If we put a regular polygon centered on the origin in $\mathbb{R}^2$ then we can think of $D_{2n}$ as isometries of the plane. What is the degree of the smallest polynomial invariant under these isometries?
I was thinking two, since we let $A$ be the matrix that rotates the plane by $2 \pi /n$, it will take $x\mapsto x \cos[(2 \pi)/n] + y \sin[(2 \pi)/n]$ and $y\mapsto y \cos[(2 \pi)/n] -x \sin[(2 \pi)/n] $ and if square these we get $(x \cos[(2 \pi)/n] + y \sin[(2 \pi)/n])^2+(y \cos[(2 \pi)/n] -x \sin[(2 \pi)/n])^2 = x^2+y^2$. So the polynomial is invariant under the generator for the rotations so it is invariant under all of them. Also if we let $B$ be the matrix that reflects about the $x$ axis then it is clearly invariant under this reflection too, so it must be invariant under all of $D_{2n}$....

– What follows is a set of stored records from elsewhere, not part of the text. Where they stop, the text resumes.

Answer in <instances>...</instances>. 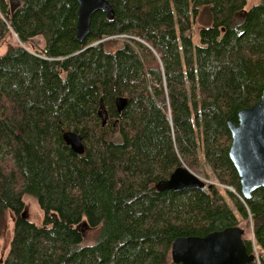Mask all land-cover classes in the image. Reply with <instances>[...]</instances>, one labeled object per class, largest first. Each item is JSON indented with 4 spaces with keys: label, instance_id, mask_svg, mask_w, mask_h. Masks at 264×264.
I'll use <instances>...</instances> for the list:
<instances>
[{
    "label": "trees",
    "instance_id": "1",
    "mask_svg": "<svg viewBox=\"0 0 264 264\" xmlns=\"http://www.w3.org/2000/svg\"><path fill=\"white\" fill-rule=\"evenodd\" d=\"M107 1L115 19L95 14L80 44L77 0H0V44L19 41L0 55V218L14 217L0 264H174L177 239L246 221L264 264V189L243 199L228 128L264 91V0ZM183 165L206 186L158 192ZM84 222L102 228L94 245Z\"/></svg>",
    "mask_w": 264,
    "mask_h": 264
},
{
    "label": "water",
    "instance_id": "2",
    "mask_svg": "<svg viewBox=\"0 0 264 264\" xmlns=\"http://www.w3.org/2000/svg\"><path fill=\"white\" fill-rule=\"evenodd\" d=\"M77 2V41L82 44L91 32L95 14L102 12L112 21L115 19V11L107 0ZM142 43L151 49L145 42ZM117 102L120 107L124 104L123 100ZM228 128L232 135L229 157L240 179L242 197L249 201L255 192L264 189V91L255 106L239 112L238 124L228 121ZM63 140L74 154H85L82 135L64 131ZM205 186L204 179L183 165L168 180L158 183L156 189L160 193L182 192L203 189ZM22 217L25 218L26 214ZM83 227L89 226L84 222L78 228ZM244 237L245 230L237 226L212 232L204 238H179L173 243L171 258L174 264H251L256 261V257L249 254Z\"/></svg>",
    "mask_w": 264,
    "mask_h": 264
},
{
    "label": "rangeland",
    "instance_id": "3",
    "mask_svg": "<svg viewBox=\"0 0 264 264\" xmlns=\"http://www.w3.org/2000/svg\"><path fill=\"white\" fill-rule=\"evenodd\" d=\"M19 2V0H14V5H16ZM259 3V0H248V4L246 7V10L251 9L255 5ZM207 19H199L194 26V33H195V39L198 40V32L199 30L204 27L207 23ZM120 41H124L125 39H118ZM19 43L16 36H13V38H7L2 44H0V55H3L6 53L8 49V45H17ZM36 45L40 48L43 46L42 39H37ZM196 174V173H195ZM198 175V174H196ZM200 178L207 181L203 176L198 175ZM25 205L26 210L25 214L29 221L36 224L37 226H43L44 224V213L39 207L36 199L30 196L25 197ZM245 230V238L251 240L253 230V225L251 221L243 222L240 226ZM82 231L84 233L85 239L83 242V247L94 245L98 239L101 236L102 228L97 229H90L89 227H83ZM14 237V217L11 213H7L4 215L3 218H0V261H3L6 259L8 252L11 248V242Z\"/></svg>",
    "mask_w": 264,
    "mask_h": 264
},
{
    "label": "built area",
    "instance_id": "4",
    "mask_svg": "<svg viewBox=\"0 0 264 264\" xmlns=\"http://www.w3.org/2000/svg\"><path fill=\"white\" fill-rule=\"evenodd\" d=\"M113 39H127L129 38L128 36H115V37H112ZM251 241L253 242V247H254V255L256 257V261L258 264H261L260 262V258H259V253H258V250L256 248V244H255V239H254V232L252 233V237H251Z\"/></svg>",
    "mask_w": 264,
    "mask_h": 264
}]
</instances>
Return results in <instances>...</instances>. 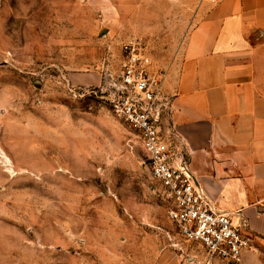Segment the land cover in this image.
Masks as SVG:
<instances>
[{
	"label": "rangeland",
	"instance_id": "obj_1",
	"mask_svg": "<svg viewBox=\"0 0 264 264\" xmlns=\"http://www.w3.org/2000/svg\"><path fill=\"white\" fill-rule=\"evenodd\" d=\"M181 3L0 0V264H208L109 100L125 41L165 73ZM169 113L162 136L180 159Z\"/></svg>",
	"mask_w": 264,
	"mask_h": 264
},
{
	"label": "crops",
	"instance_id": "obj_2",
	"mask_svg": "<svg viewBox=\"0 0 264 264\" xmlns=\"http://www.w3.org/2000/svg\"><path fill=\"white\" fill-rule=\"evenodd\" d=\"M185 1L175 27L183 35L163 84L177 155L215 211L246 221L251 244L240 263L261 264L264 0H199L195 8ZM153 10L161 15L167 3Z\"/></svg>",
	"mask_w": 264,
	"mask_h": 264
},
{
	"label": "built area",
	"instance_id": "obj_3",
	"mask_svg": "<svg viewBox=\"0 0 264 264\" xmlns=\"http://www.w3.org/2000/svg\"><path fill=\"white\" fill-rule=\"evenodd\" d=\"M164 81L165 73L154 66L146 45L136 40L123 42L120 73L109 98L112 110L140 137L151 177L170 203L167 217L181 238L199 244L208 264H238L251 244L246 236L247 223H236L227 214L215 211L188 164L165 144L161 120L169 102L164 96Z\"/></svg>",
	"mask_w": 264,
	"mask_h": 264
}]
</instances>
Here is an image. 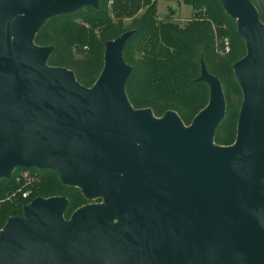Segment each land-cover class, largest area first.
Wrapping results in <instances>:
<instances>
[{"label": "water", "instance_id": "water-1", "mask_svg": "<svg viewBox=\"0 0 264 264\" xmlns=\"http://www.w3.org/2000/svg\"><path fill=\"white\" fill-rule=\"evenodd\" d=\"M100 0H0V180L54 172L102 206L63 219L67 201L35 199L0 233V264H264V24L250 0H218L246 55L233 65L242 103L232 146L219 80L201 62L207 106L190 126L175 112L134 110L123 49L105 43L91 88L51 68L33 39L51 18ZM117 220V225L113 221Z\"/></svg>", "mask_w": 264, "mask_h": 264}, {"label": "trees", "instance_id": "trees-1", "mask_svg": "<svg viewBox=\"0 0 264 264\" xmlns=\"http://www.w3.org/2000/svg\"><path fill=\"white\" fill-rule=\"evenodd\" d=\"M250 2L264 24L263 11L255 0ZM182 3L193 10L192 18L183 27L171 21L172 10L168 18L156 16L154 0H100L97 9L84 8L49 19L36 33L33 44L52 47L48 67L69 70L80 85L91 88L103 69L105 43L133 31L123 49V59L132 68L125 93L134 110L150 109L156 118L172 111L185 126H190L209 100L207 84L198 81L202 62L208 73L219 80L228 111H239L242 93L232 70L245 57L246 47L235 21L225 14L218 0H182ZM110 9L116 21L110 18ZM125 20H130V24L125 25ZM225 48L229 53L220 57L219 50ZM74 50L88 57L77 61ZM138 50L144 51L142 59L135 57ZM229 121V126L236 125L237 117L232 120L229 116ZM223 126L216 130V146L228 143L231 128L225 133ZM27 171L41 177L39 188L34 189L40 197L68 198L73 189L61 184L54 172ZM19 182L15 177L0 180V231L10 218H20L33 201L35 194L23 200L21 193L13 201L7 200L20 189ZM63 215L68 218V206Z\"/></svg>", "mask_w": 264, "mask_h": 264}, {"label": "rangeland", "instance_id": "rangeland-1", "mask_svg": "<svg viewBox=\"0 0 264 264\" xmlns=\"http://www.w3.org/2000/svg\"><path fill=\"white\" fill-rule=\"evenodd\" d=\"M155 4H156V16H158L159 18L163 19V18H168L170 17V11H174V15L171 17V21L181 27L185 26L187 22H189V20L192 18V14H193V10L191 8V6L186 5L184 3H182V0H171L169 2L164 1V0H154ZM255 2L257 3V5L259 6V8L263 11L264 13V0H255ZM203 12H205L203 10ZM258 12V11H257ZM110 18L113 21H116V18L114 16L113 13V9H110ZM123 23H125V25H129L130 24V20H125ZM226 40L222 41V44L226 47ZM75 52V59L77 61H85V59L88 57V55L84 54V53H80L77 52L78 50H74ZM86 53V52H85ZM229 53V51L225 48V49H220L219 50V56L220 57H224L225 55H227ZM144 56V51L143 50H138L135 53V57L137 59H142V57ZM81 71L84 68H80ZM233 71V70H232ZM229 116L232 117V120L235 119L237 117L238 120V116H239V111H235V110H229L226 108L225 109V116L223 121L221 122L220 126L223 124L224 129H225V133L228 132L229 128H231V134H227V136H230L228 138V143L225 147H229L232 146L235 142L236 139V127H237V121H236V125L233 123L229 126ZM232 126V127H231ZM186 127V126H185ZM27 170H33V169H27ZM25 168H18L16 170H14V172L12 173V175L10 176V178L7 179H1V180H9L12 177H15L17 179V181L19 180V184H20V189L17 190L16 192H13L10 196H8L7 200L8 201H13L14 196H18L19 193H21V199H28L30 197H33V201L35 199H49V198H44V197H40L37 195V191L34 189H38L39 185L42 182L41 177L39 176V174L37 173H30L28 172ZM40 172V171H39ZM47 172V171H46ZM43 173V172H42ZM55 176H57L58 181L61 183L58 175L55 173ZM62 184V183H61ZM25 189V190H24ZM24 190V191H23ZM34 190V191H33ZM26 194V197H25ZM68 198L66 197H61V196H55L52 198H56V197H61L64 198L67 201V206L69 208V216L68 218H65L63 215V219L65 221H69L78 211L85 209V208H91V207H98V206H102L104 203V200L102 198H94V199H90L87 198L83 195L81 189L77 188V187H73V189L70 190L69 194H68ZM67 208V207H66ZM10 219H20L21 221H25L26 217H25V213L24 211H22V216L20 218H15L12 217ZM119 223V221L114 220L113 224L117 225ZM2 232V230L0 231V233Z\"/></svg>", "mask_w": 264, "mask_h": 264}, {"label": "built area", "instance_id": "built-area-1", "mask_svg": "<svg viewBox=\"0 0 264 264\" xmlns=\"http://www.w3.org/2000/svg\"><path fill=\"white\" fill-rule=\"evenodd\" d=\"M227 45V44H226ZM228 50V49H227ZM25 197H26V194H25Z\"/></svg>", "mask_w": 264, "mask_h": 264}]
</instances>
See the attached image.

Here are my two issues: How do I know there isn't a homogenous polynomial of two complex-variables of degree one. Also about those reflections...what if I had situated my polygon in such a way that the line of reflection had some weird slope...I couldn't figure out how check if $x^2+y^2$ was invariant under that.